Text provided:
_____
Skip to content

WayFlow Runtime Hot-Reload

How the WayFlow multi-tenant runtime picks up freshly published or newly installed agents without a container restart.

TS-side publish/install completes → triggerWayflowReload() →
POST {WAYFLOW_BASE_URL}/.internal/reload-agents
(X-Cinatra-Bridge-Token: $CINATRA_BRIDGE_TOKEN)
→ runtime diff-mounts disk changes → ready

Before this mechanism existed, publishing an agent required docker compose restart wayflow. With it, the agent is callable within seconds of agent_source_publish returning.

The wayflow container hosts one Starlette parent app that mounts one A2AServer ASGI sub-app per agents/<vendor>/<slug>/cinatra/oas.json found under the mounted /agents volume. The parent app has three classes of routes:

  1. Base routes (always present):
    • GET /.health{status, agents, failed, failed_agents, last_reload_at}
    • POST /.internal/reload-agents — bridge-token-authed diff-mount endpoint
  2. Per-agent mounts/agents/<vendor>/<slug>/* proxied to each agent’s A2A sub-app.
_____
Short task A:
In the WayFlow hot-reload page, what command did publishing an agent require before this mechanism existed?
Short task B:
Recast the records, everything from their first line down to and including the line that contains "genus: Atalantycha", as a Markdown table with the columns Number and Record line, one row per line and blank lines left out.

Records supplied:
_____
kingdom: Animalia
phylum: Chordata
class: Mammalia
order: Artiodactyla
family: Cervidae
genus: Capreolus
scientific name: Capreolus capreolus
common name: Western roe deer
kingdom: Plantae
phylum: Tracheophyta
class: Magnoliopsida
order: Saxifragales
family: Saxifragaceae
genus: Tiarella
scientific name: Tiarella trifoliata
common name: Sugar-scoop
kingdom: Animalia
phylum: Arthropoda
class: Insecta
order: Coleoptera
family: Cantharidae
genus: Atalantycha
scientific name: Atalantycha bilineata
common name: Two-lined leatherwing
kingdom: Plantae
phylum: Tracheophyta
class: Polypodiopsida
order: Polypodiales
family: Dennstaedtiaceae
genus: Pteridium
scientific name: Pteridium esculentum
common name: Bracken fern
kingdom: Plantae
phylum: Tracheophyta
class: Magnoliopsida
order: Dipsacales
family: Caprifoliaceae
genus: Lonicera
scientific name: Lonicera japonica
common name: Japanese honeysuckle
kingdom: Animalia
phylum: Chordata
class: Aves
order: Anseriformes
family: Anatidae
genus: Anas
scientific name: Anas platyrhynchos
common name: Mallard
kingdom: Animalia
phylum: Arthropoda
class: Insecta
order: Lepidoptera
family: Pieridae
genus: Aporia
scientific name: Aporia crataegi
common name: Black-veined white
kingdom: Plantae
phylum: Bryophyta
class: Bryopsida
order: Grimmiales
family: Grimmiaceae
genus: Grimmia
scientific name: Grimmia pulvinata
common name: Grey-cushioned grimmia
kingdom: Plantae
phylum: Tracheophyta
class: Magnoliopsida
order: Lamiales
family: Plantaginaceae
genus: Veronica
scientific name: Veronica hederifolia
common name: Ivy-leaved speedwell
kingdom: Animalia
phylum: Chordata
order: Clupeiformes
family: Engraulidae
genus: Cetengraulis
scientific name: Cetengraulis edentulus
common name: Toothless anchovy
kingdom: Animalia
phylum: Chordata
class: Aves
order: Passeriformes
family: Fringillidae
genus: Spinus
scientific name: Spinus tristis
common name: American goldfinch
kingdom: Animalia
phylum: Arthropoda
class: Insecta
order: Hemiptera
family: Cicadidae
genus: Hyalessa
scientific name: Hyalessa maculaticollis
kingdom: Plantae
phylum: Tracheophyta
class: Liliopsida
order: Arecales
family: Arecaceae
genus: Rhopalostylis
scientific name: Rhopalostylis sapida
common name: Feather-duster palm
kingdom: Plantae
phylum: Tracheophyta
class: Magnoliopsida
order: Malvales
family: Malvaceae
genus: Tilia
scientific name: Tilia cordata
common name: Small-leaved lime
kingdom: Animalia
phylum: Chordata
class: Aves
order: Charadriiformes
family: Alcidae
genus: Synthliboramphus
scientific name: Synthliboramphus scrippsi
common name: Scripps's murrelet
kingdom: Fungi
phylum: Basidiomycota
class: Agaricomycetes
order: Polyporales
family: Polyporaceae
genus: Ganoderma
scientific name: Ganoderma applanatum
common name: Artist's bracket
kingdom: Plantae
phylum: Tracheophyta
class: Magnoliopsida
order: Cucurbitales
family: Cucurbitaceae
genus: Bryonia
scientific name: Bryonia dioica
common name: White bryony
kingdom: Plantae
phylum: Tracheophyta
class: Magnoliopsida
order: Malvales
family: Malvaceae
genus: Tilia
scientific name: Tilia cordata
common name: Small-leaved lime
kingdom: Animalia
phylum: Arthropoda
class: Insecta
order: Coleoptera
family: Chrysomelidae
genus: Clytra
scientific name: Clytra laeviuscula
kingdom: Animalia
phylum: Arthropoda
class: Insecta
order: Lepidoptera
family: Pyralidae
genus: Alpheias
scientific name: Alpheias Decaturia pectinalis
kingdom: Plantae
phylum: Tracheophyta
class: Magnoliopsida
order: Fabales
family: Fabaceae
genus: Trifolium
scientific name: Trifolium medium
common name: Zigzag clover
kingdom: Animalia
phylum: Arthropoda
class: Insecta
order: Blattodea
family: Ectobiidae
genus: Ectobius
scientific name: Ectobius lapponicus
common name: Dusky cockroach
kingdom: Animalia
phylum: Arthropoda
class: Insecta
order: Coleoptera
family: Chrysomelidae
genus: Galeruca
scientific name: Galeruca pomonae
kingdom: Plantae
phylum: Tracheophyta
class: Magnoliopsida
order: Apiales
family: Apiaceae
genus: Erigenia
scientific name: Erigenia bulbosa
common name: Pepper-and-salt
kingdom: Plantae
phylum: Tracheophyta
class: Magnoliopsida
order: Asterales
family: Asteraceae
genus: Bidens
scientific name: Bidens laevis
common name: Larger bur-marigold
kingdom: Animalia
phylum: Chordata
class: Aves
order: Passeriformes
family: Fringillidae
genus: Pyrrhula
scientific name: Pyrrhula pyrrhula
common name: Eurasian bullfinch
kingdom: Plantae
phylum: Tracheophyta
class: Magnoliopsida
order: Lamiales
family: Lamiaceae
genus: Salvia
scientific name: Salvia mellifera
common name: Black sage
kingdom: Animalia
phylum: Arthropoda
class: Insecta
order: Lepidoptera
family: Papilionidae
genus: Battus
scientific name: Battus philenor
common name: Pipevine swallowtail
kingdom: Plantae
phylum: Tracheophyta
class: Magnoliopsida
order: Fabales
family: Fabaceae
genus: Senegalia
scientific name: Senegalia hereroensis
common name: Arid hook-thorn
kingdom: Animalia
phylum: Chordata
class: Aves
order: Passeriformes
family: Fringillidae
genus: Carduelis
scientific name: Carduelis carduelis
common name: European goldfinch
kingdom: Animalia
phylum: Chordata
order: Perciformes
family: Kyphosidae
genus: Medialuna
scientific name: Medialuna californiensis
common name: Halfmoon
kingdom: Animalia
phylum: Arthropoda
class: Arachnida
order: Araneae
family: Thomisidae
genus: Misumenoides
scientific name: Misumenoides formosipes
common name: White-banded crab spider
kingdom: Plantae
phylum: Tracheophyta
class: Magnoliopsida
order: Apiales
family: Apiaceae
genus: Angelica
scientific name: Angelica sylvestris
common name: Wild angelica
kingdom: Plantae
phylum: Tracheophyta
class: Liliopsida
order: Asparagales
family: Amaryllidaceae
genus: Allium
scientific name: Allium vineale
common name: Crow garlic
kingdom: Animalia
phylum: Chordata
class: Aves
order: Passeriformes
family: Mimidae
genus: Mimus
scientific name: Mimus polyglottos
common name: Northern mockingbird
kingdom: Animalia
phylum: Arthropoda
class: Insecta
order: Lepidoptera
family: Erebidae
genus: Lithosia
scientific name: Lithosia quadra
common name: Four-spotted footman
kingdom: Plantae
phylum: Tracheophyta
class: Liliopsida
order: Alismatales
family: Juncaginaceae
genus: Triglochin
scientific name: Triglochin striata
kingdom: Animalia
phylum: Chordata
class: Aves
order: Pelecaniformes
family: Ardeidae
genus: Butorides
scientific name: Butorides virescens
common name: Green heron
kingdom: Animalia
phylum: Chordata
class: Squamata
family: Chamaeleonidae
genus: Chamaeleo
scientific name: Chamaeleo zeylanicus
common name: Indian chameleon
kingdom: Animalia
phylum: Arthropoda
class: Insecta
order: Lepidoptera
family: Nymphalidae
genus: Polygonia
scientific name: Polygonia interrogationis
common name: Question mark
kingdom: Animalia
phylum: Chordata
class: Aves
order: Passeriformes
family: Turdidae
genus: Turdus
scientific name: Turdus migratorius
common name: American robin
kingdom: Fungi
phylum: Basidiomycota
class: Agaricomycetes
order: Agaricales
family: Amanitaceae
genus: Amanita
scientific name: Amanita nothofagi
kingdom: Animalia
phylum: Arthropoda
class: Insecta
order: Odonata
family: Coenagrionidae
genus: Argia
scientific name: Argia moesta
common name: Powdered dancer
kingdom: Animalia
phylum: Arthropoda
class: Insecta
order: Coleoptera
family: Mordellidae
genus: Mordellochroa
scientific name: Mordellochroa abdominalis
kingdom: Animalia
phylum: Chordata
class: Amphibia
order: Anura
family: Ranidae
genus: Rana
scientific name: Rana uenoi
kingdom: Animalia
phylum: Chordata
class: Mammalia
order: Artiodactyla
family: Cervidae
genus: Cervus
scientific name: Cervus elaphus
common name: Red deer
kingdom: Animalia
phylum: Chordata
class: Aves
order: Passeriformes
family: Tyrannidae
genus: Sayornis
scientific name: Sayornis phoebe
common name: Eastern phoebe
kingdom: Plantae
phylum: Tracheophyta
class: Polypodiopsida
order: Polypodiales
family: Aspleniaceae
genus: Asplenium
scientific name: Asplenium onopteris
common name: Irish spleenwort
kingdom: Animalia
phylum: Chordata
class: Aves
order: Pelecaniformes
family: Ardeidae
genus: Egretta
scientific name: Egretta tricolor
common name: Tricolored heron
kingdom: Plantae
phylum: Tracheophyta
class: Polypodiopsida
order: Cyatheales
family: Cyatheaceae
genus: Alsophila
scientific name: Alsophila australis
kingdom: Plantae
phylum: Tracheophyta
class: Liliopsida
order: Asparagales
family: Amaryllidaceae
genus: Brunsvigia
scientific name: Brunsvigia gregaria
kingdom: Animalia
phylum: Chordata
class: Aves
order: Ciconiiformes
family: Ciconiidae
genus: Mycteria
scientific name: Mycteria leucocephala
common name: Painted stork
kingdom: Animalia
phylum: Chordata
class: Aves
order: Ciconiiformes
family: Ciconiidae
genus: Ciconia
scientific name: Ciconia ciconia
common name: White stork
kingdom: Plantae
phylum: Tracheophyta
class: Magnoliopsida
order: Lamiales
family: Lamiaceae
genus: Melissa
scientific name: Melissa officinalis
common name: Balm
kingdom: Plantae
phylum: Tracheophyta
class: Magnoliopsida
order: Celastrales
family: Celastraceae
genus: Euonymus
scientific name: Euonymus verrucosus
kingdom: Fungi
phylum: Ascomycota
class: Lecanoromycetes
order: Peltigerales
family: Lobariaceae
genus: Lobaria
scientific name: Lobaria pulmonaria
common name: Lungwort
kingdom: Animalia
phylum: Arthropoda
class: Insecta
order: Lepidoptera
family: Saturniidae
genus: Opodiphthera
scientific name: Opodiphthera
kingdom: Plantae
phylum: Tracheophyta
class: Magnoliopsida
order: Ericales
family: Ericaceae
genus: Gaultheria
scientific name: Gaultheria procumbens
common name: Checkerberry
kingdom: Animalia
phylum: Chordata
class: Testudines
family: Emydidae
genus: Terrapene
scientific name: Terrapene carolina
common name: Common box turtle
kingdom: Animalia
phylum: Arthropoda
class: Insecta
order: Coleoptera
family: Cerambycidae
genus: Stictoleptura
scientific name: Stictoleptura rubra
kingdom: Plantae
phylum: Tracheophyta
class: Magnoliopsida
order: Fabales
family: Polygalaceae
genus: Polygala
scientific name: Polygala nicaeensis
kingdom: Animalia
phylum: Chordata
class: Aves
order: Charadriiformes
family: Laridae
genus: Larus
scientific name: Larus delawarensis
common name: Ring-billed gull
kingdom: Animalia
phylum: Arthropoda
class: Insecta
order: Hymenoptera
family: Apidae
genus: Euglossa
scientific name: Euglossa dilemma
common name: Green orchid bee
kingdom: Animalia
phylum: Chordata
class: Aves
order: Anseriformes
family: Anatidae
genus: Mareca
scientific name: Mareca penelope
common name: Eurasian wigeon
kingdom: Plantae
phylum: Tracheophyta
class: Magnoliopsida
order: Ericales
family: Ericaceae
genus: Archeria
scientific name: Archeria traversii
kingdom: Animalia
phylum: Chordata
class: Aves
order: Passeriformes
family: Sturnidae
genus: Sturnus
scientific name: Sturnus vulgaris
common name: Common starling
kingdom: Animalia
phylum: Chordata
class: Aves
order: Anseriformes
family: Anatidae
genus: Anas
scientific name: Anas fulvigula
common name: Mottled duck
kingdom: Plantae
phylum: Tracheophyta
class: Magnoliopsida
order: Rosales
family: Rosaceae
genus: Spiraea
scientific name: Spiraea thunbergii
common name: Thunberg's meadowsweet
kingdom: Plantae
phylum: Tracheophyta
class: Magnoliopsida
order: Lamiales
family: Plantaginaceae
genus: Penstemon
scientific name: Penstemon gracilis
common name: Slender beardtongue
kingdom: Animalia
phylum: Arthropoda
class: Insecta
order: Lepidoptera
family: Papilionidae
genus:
_____
Full output A:
docker compose restart wayflow

Full output B:
| Number | Record line |
|---|---|
| 1 | kingdom: Animalia |
| 2 | phylum: Chordata |
| 3 | class: Mammalia |
| 4 | order: Artiodactyla |
| 5 | family: Cervidae |
| 6 | genus: Capreolus |
| 7 | scientific name: Capreolus capreolus |
| 8 | common name: Western roe deer |
| 9 | kingdom: Plantae |
| 10 | phylum: Tracheophyta |
| 11 | class: Magnoliopsida |
| 12 | order: Saxifragales |
| 13 | family: Saxifragaceae |
| 14 | genus: Tiarella |
| 15 | scientific name: Tiarella trifoliata |
| 16 | common name: Sugar-scoop |
| 17 | kingdom: Animalia |
| 18 | phylum: Arthropoda |
| 19 | class: Insecta |
| 20 | order: Coleoptera |
| 21 | family: Cantharidae |
| 22 | genus: Atalantycha |